[[ Records to use, beginning ]]

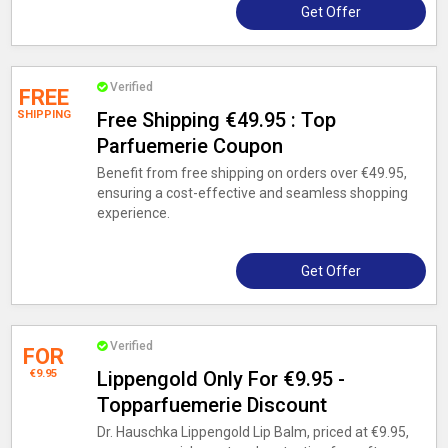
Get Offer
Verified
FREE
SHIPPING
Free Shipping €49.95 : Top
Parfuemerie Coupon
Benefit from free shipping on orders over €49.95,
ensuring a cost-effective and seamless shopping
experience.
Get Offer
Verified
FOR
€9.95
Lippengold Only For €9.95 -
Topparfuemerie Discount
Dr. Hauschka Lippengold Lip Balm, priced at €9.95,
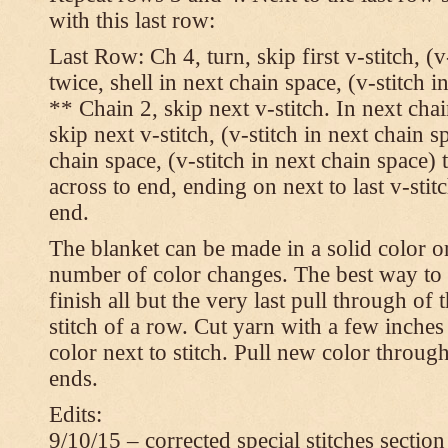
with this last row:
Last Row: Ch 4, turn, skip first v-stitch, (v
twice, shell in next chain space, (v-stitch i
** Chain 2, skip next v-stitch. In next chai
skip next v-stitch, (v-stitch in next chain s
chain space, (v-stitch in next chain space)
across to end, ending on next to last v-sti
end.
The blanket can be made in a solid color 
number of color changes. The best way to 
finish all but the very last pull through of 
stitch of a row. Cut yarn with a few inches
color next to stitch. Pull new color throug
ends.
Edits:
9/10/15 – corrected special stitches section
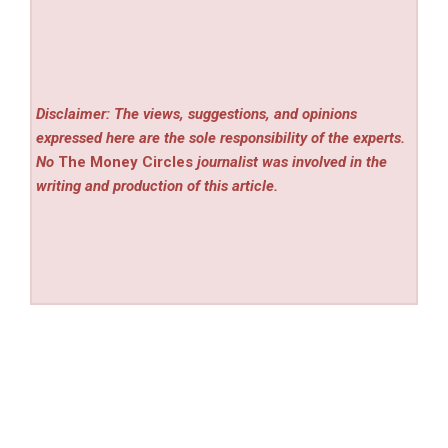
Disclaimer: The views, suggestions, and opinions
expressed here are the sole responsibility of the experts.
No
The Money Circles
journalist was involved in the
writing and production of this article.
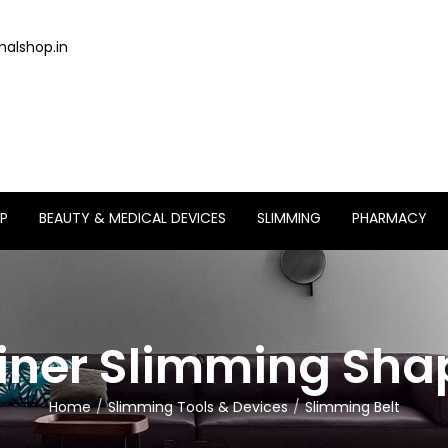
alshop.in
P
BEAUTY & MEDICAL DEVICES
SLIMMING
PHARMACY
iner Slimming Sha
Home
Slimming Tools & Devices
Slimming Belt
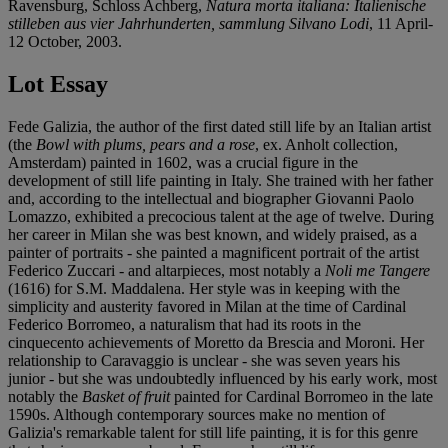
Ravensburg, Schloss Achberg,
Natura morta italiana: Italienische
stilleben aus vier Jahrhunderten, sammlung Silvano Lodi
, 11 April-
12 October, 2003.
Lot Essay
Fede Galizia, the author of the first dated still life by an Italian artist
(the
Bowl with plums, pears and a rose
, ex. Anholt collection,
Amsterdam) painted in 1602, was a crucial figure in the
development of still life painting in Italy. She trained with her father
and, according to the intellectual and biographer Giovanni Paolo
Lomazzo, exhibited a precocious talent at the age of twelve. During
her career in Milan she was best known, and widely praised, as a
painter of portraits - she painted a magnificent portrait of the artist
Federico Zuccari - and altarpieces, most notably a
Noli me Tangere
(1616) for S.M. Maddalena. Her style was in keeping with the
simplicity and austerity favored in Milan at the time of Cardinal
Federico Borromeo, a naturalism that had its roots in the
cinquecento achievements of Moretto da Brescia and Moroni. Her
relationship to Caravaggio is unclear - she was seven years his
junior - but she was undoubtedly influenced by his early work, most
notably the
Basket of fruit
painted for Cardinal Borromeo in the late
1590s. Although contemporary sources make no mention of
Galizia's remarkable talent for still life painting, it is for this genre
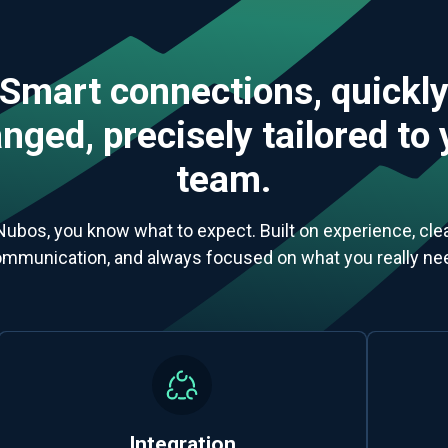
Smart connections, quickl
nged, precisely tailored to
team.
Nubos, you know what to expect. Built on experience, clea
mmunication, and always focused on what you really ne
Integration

[[ Records to use, end ]]

Work request —
In the material above, find each line containing the word "life" and copy it.

Solution below —
Fede Galizia, the author of the first dated still life by an Italian artist
development of still life painting in Italy. She trained with her father
Galizia's remarkable talent for still life painting, it is for this genre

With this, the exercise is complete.